- **WHAT IS BEING ASKED**
Word for word, transcribe the data below from the line with "prioridad a otras." to the line with "hecho, Ribó se ha", keeping both of those lines.

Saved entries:
************
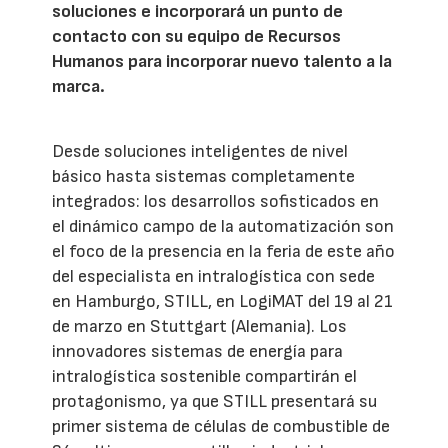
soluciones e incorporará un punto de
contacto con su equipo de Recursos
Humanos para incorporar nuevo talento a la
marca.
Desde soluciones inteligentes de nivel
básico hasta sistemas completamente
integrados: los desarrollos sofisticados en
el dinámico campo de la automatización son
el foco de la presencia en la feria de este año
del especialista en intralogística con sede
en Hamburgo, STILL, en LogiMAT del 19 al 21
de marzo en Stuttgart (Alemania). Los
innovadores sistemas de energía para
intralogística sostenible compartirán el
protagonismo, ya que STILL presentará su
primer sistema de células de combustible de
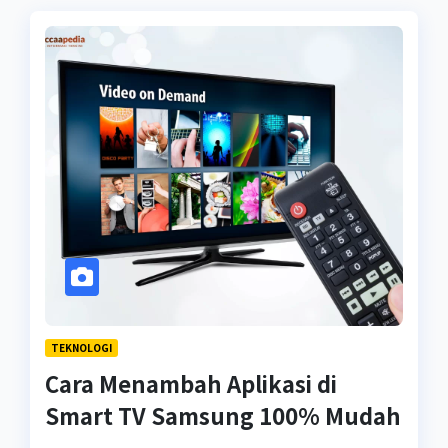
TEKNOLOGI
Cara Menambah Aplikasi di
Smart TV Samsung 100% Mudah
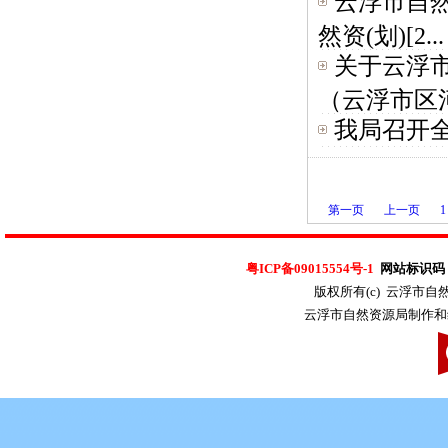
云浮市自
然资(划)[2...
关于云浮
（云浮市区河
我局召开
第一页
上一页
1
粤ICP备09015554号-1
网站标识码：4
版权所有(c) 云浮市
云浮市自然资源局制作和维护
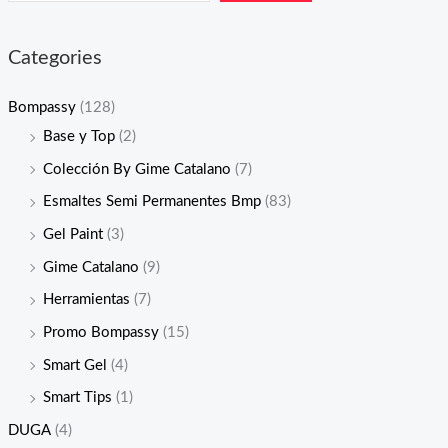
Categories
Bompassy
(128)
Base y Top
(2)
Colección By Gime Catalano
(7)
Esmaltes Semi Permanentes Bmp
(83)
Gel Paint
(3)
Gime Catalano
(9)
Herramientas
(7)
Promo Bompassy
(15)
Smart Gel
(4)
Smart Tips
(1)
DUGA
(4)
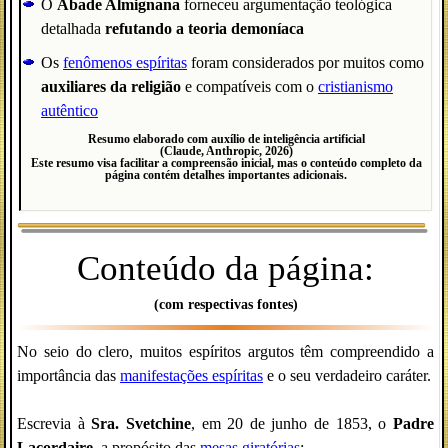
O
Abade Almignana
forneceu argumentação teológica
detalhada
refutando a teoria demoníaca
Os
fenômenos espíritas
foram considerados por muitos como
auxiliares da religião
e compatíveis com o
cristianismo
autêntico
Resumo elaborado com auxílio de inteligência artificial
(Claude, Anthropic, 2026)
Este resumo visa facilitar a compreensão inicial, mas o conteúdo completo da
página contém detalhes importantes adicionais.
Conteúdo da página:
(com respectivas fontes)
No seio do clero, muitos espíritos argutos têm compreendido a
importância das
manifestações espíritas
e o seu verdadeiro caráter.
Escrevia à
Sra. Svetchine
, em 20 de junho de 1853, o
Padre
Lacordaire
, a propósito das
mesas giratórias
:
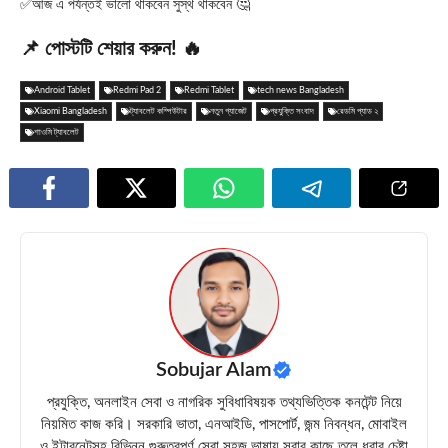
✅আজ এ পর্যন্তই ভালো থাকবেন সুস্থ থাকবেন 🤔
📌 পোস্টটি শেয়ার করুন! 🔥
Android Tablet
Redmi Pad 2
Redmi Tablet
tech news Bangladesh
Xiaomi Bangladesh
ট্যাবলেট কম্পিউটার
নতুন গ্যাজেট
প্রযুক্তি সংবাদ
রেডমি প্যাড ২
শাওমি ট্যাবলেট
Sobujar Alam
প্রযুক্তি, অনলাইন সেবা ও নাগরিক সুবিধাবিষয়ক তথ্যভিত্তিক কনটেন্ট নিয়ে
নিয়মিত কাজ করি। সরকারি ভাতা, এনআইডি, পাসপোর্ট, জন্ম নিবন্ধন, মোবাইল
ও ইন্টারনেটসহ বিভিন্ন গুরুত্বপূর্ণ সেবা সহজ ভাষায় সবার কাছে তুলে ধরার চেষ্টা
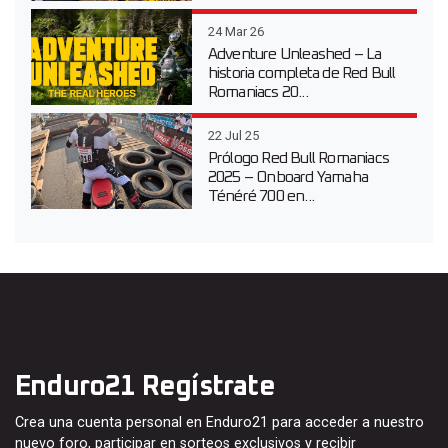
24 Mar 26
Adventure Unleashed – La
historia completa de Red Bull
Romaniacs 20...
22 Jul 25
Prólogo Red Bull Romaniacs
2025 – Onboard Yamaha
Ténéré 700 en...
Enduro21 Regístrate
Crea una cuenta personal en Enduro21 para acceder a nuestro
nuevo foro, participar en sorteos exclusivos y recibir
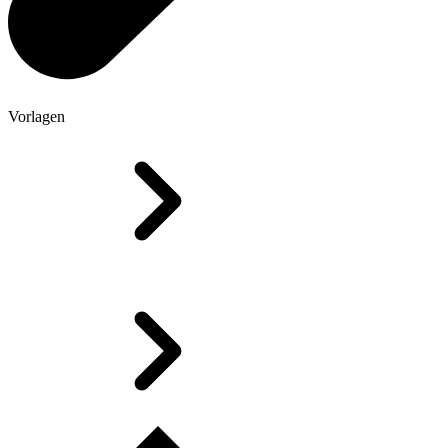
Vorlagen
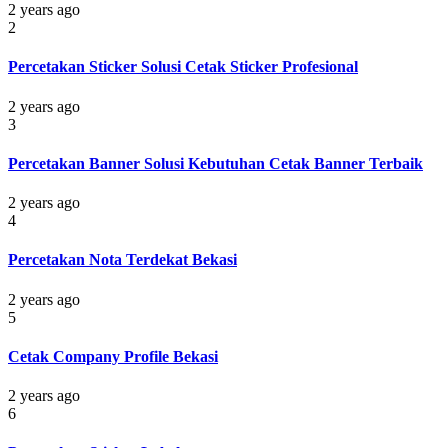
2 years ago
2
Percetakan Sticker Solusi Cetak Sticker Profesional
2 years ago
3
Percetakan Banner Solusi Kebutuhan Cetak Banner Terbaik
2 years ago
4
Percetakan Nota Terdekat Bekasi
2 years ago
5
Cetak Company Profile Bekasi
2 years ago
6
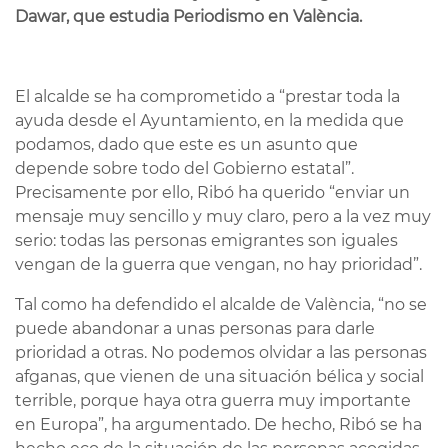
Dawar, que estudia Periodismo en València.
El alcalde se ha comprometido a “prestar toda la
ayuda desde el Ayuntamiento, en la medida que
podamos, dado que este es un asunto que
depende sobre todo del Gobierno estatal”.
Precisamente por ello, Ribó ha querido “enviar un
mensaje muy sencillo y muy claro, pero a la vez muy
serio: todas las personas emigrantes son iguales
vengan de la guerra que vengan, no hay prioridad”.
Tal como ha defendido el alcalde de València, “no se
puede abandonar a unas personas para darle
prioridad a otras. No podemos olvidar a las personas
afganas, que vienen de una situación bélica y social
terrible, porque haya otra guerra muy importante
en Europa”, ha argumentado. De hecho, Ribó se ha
************
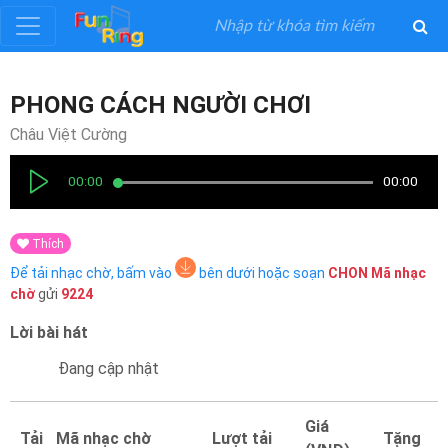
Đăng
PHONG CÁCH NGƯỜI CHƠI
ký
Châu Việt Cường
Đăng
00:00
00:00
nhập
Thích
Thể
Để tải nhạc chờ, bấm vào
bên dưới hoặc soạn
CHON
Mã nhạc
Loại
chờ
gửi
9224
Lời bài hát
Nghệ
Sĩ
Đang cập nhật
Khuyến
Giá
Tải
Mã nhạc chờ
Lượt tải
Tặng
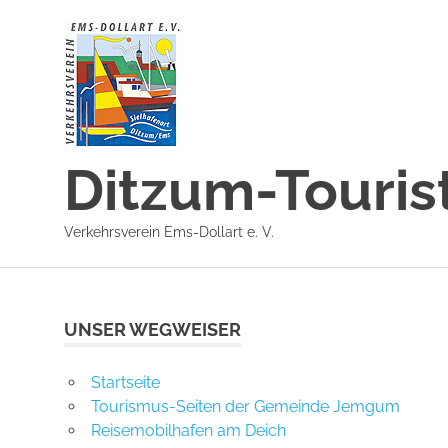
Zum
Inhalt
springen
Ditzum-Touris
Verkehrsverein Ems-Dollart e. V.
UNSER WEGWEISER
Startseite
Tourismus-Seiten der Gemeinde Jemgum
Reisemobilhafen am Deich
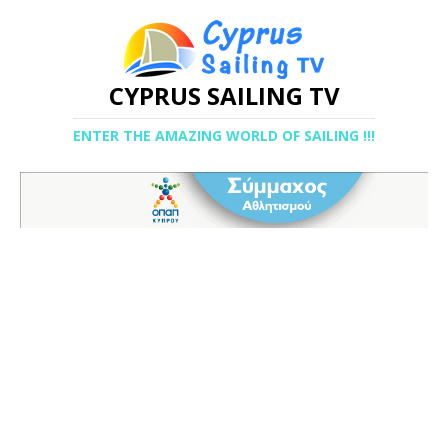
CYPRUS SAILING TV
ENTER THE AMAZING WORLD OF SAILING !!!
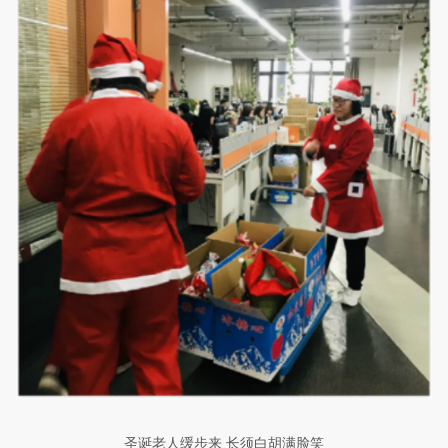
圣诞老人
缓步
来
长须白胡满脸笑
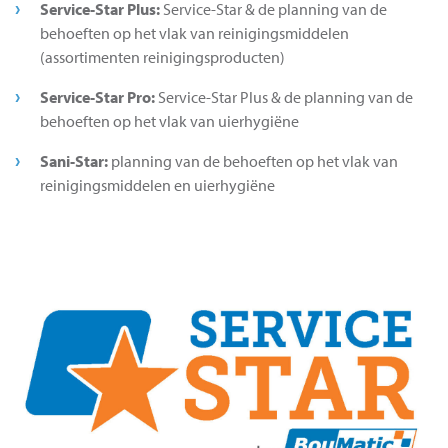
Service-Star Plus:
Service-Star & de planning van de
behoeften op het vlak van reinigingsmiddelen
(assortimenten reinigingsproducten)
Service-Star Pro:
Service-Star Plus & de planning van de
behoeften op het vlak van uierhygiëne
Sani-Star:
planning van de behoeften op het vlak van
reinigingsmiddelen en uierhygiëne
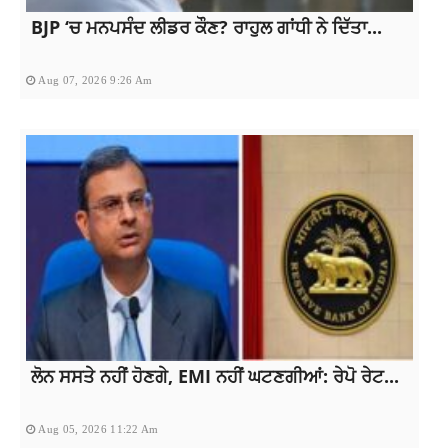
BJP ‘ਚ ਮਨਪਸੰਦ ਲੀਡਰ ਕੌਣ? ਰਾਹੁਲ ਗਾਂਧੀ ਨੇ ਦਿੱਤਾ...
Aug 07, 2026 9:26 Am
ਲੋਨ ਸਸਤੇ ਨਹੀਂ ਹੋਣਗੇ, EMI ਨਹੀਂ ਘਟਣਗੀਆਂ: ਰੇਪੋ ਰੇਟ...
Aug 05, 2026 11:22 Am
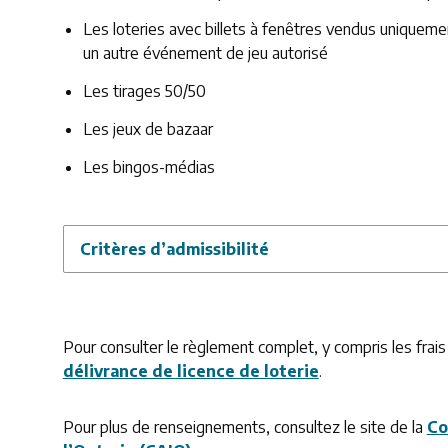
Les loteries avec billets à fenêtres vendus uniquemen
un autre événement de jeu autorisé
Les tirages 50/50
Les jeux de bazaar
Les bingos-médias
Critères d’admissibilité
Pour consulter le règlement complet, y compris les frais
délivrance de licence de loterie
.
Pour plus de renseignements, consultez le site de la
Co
************
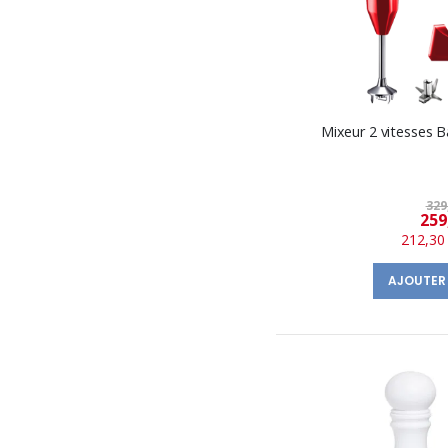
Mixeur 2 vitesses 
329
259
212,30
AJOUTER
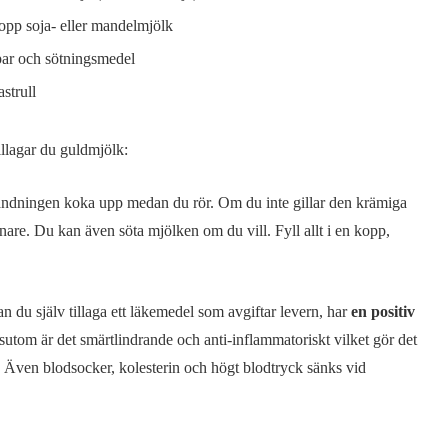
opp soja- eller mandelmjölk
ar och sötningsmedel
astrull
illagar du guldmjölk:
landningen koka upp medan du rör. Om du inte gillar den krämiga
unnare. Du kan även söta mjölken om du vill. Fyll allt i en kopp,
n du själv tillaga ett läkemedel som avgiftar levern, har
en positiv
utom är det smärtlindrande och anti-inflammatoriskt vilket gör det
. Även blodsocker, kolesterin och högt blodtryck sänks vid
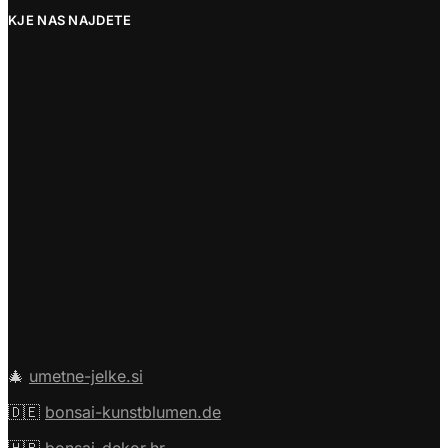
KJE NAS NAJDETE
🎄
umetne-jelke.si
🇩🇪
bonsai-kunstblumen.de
************
- **SOLUTION TO THE PROBLEM**
prioridad a otras. No podemos olvidar a las personas
afganas, que vienen de una situación bélica y social
terrible, porque haya otra guerra muy importante
en Europa”, ha argumentado. De hecho, Ribó se ha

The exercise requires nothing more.